In November 2002, the LPC expanded the southern district to include 28 more buildings on the south side of Chambers Street and on Murray and Warren Streets, but that was still far fewer than preservation advocates recommended. At that time several members of the LPC said they hoped to see additional areas of the neighborhood protected. Sherida Paulsen, then the chairwoman of the LPC, told the Trib that the commission's research department was "actively evaluating" proposals to further expand the district.

Last month—three-and-a-half years later—an LPC spokeswoman told the Trib that the most recent request for an extension of the district was "being evaluated." Robert Tierney, the LPC's chairman, and Mary Beth Betts, the commission's director of research, declined to be interviewed for this article.

Vibeke Lichten and Joel Assouline are a Philadelphia-based husband and wife team who are developing 16 Warren Street. They had intended to add six floors to the exisiting building but their first architect, Lichten said, made a "bad mistake" in his zoning analysis. "We based our purchase of the property on that faulty zoning," she said. "We were left without much choice but to build a new building." Lichten emphasized that the design will take its cues from successful new buildings in the historic district, such as 116 Hudson Street, between North Moore and Franklin Streets.

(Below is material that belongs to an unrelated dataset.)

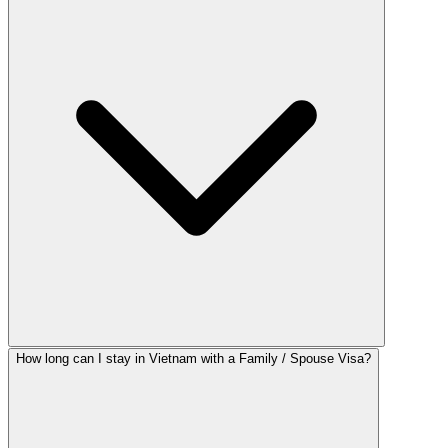
How long can I stay in Vietnam with a Family / Spouse Visa?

Sixteen Warren Street is the first building in the proposed expanded historic district to be demolished. But for preservation advocates, the alarm sounded seven years ago when a five-story mansion was built on the roof of 60 Warren Street, a five-story former champagne warehouse.

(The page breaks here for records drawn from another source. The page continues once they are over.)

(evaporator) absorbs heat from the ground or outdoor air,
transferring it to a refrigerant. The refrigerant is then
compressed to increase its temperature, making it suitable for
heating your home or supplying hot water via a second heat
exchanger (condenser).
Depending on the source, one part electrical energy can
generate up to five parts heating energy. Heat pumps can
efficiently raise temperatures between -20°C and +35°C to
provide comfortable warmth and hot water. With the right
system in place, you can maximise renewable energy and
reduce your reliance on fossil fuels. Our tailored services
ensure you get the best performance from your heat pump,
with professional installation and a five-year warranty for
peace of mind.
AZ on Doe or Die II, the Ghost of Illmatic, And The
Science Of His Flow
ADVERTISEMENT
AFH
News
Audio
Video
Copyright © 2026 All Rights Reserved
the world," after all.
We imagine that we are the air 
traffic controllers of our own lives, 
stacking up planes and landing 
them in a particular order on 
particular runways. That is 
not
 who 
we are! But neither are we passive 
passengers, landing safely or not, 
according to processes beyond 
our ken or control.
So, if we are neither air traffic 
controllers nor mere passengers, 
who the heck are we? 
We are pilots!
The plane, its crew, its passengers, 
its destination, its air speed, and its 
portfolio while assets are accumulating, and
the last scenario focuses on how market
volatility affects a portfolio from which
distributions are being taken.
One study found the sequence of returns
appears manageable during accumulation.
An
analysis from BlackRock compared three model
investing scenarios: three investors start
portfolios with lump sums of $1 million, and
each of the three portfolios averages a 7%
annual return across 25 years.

"We have philistines coming down from the hills who are out to destroy these historic buildings and make a profit," Carole De Saram, head of the Tribeca Community Association, warned at the time.

Since then, other so-called "lollipop" additions have freely sprung up in the area. Had they been proposed for buildings in the nearby historic district, the LPC almost certainly would not have allowed them.

While building owners often rail against restrictions placed on them by LPC oversight—whether for the size of a rooftop addition, the choice of a window replacement or the alteration of a storefront—preservationists argue that a building's landmark status or a neighborhood's designation as a historic district rewards landlords with higher property values. As an example, they point to the skyrocketing value of real estate in Tribeca's historic districts.

Without those protections, said Bankoff of the Historic District Council, "Pretty soon you've lost the feeling of Tribeca and it becomes an anyplace. Not the neighborhood that drew people to it in the first place."